Users may submit samples for library preparation or user-prepared libraries for sequencing.
All fields in the appropriate sample submission form must be filled in before proceeding with any library preparation or sequencing run.
Sample submission for library preparation
All samples submitted for library preparation must be intact and free of contaminants.
Nextera XT requires 1 ng input DNA, but other library-preparation methods require higher amounts (please contact us for details).
DNA and RNA should be provided in nuclease-free water or 10 mM Tris-Cl pH 8.0. The presence of EDTA can interfere with enzymatic reactions during library preparation and should therefore be avoided. A minimum of 15 ul sample should be provided.

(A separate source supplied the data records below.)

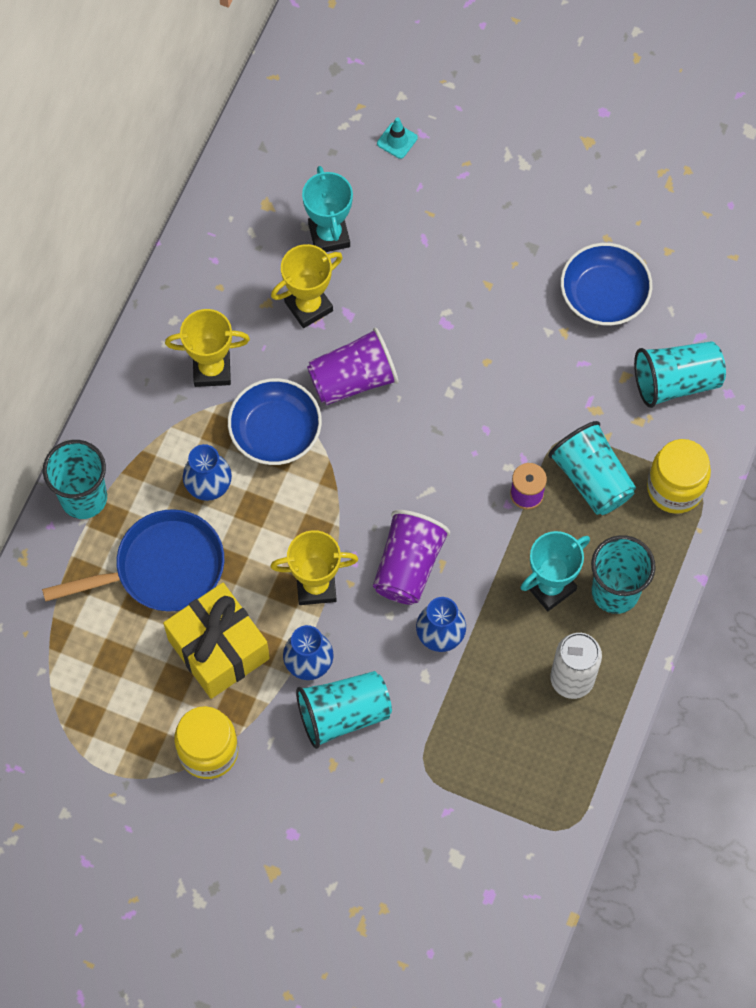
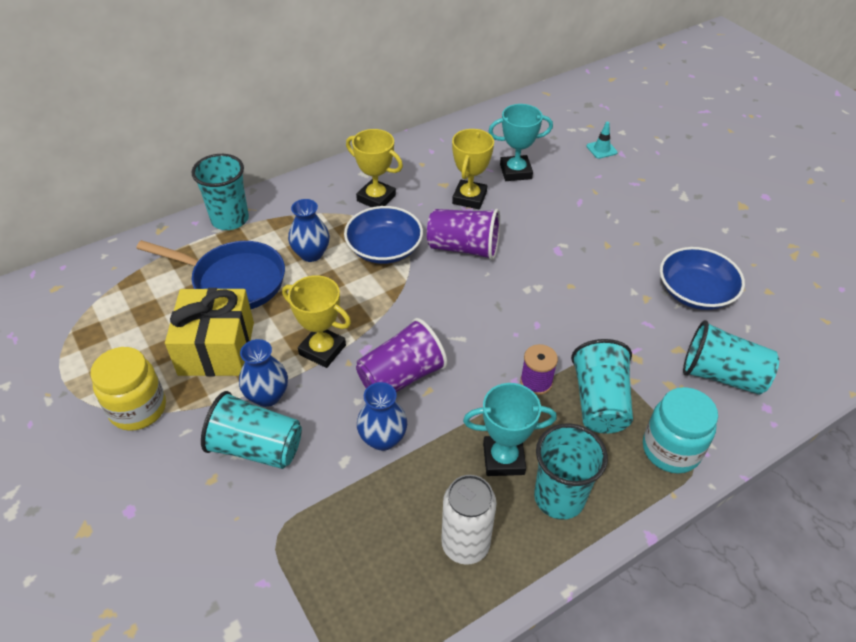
camera: 35 degrees right, 20 degrees down
yellow trophy [271,244,343,328] -> yellow trophy turned 75 degrees counterclockwise [452,129,494,209]
turquoise trophy [302,166,353,252] -> turquoise trophy turned 60 degrees clockwise [489,104,553,181]
yellow jar [647,439,711,514] -> turquoise jar [643,387,718,474]

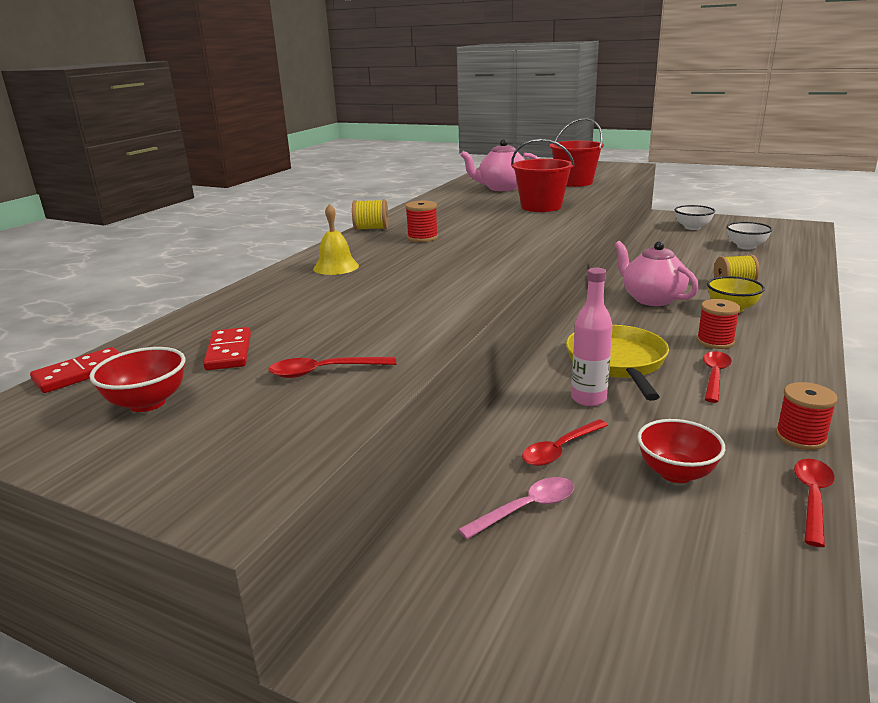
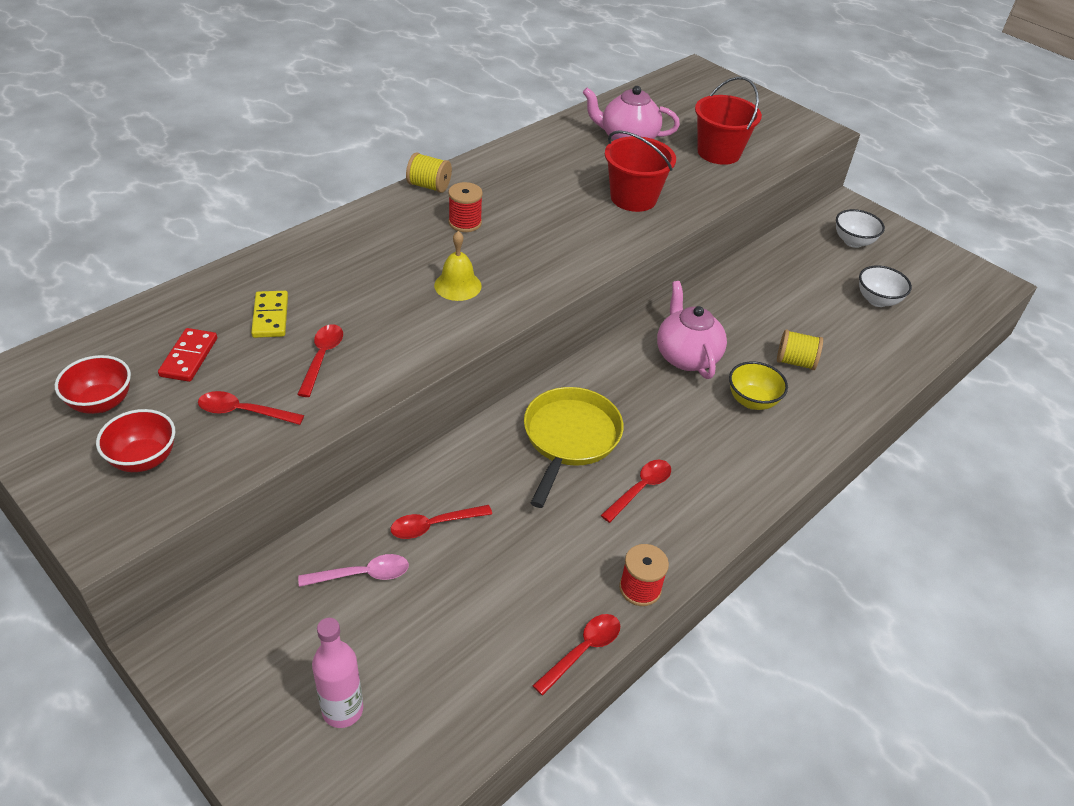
camera: 15 degrees right, 20 degrees up
red domino [30,347,120,393] -> none
yellow bell [313,204,359,275] -> yellow bell moved to [434,231,482,301]
pink bottle [571,268,613,406] -> pink bottle moved to [312,618,363,728]
red bowl [637,419,725,483] -> red bowl moved to [96,409,175,472]
red spool [697,299,740,349] -> none
none -> yellow domino [251,291,288,338]
none -> red spoon [297,324,343,397]

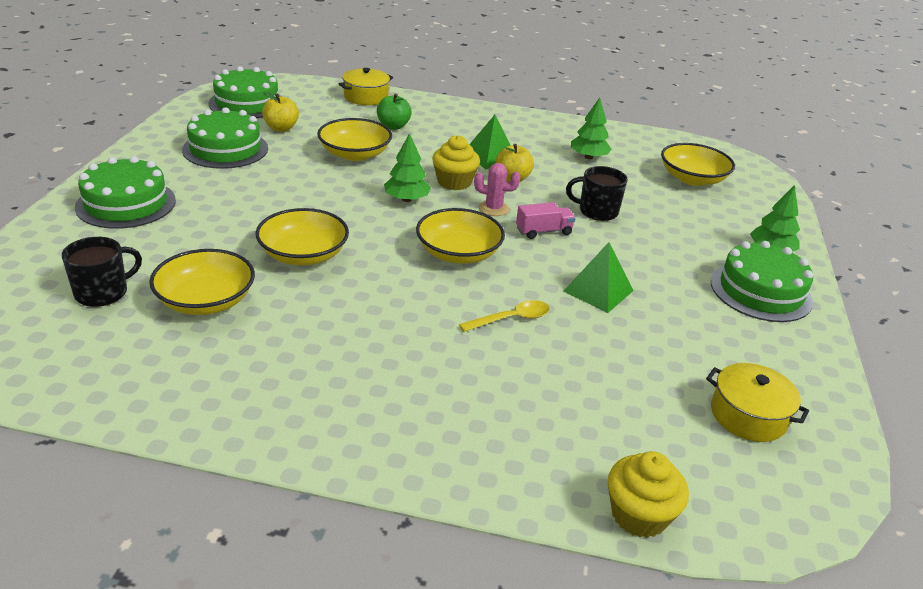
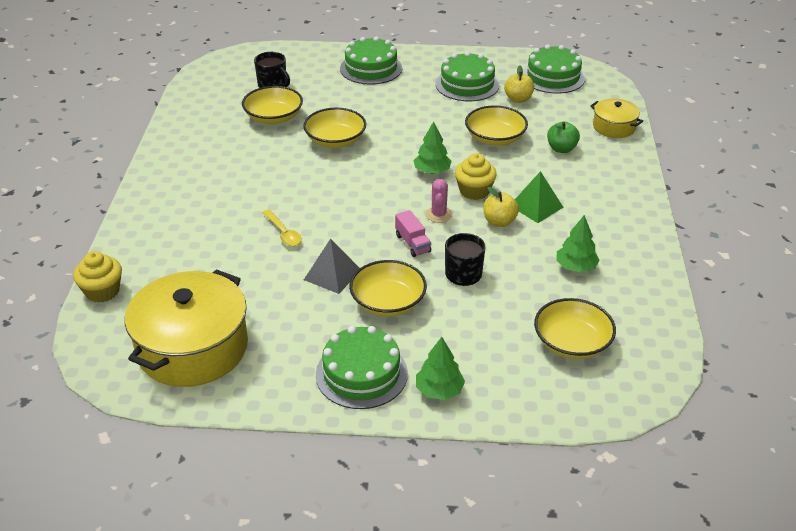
camera: 85 degrees right, 5 degrees up
yellow bowl [416,208,505,264] -> yellow bowl moved to [349,260,427,316]
green pyramid [564,242,634,313] -> grey pyramid [304,238,360,294]
yellow pot [706,363,809,442] -> yellow pot [125,269,248,387], size x1.98

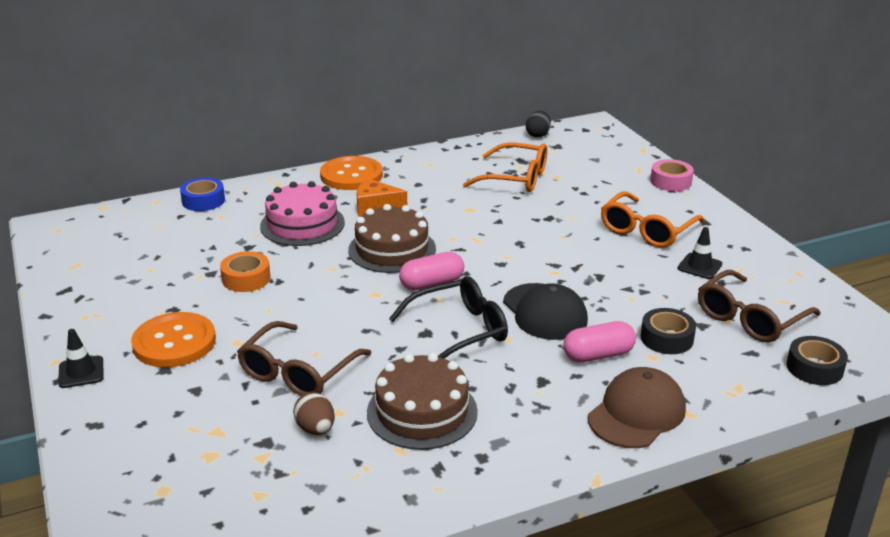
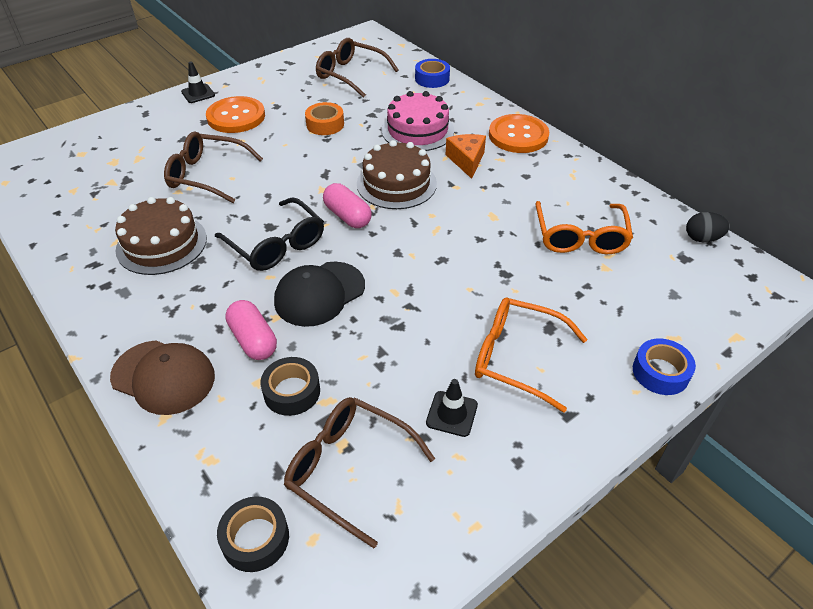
camera: 75 degrees right, 15 degrees up
brown egg [293,392,335,435] -> none
pink tape [650,159,694,191] -> blue tape [633,339,696,395]
none -> brown glasses [316,38,399,98]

We require a picture of the DNA or RNA run out on a standard agarose gel with ladder, as well as an accurate quantification of concentration. DNA quantification must be based on fluorometric methods rather than nanodrop or optical density methods. We are able to provide such quantification at extra cost.
We are not responsible for poor library quality resulting from low sample quality or erroneous quantification.
Library submission for sequencing
User-prepared libraries must be compatible with the Illumina platform.
Prepared libraries should be provided at a concentration of 4 nM as determined by fluorimetry or qPCR, in a minimum of 15 ul of buffer (nuclease-free water (preferred) or 10 mM Tris-Cl pH 8.0). We are able to provide library validation and quantification at extra cost.
If required, custom primers should be submitted with your library pool. We require 10 ul of primer at a concentration of 100 uM.
We are not responsible for failed or suboptimal sequencing runs resulting from poor library quality or inaccurate library quantification. Re-runs are only performed in cases of instrument failure, and although we strive to accommodate such failures in scheduling, we cannot guarantee their timing.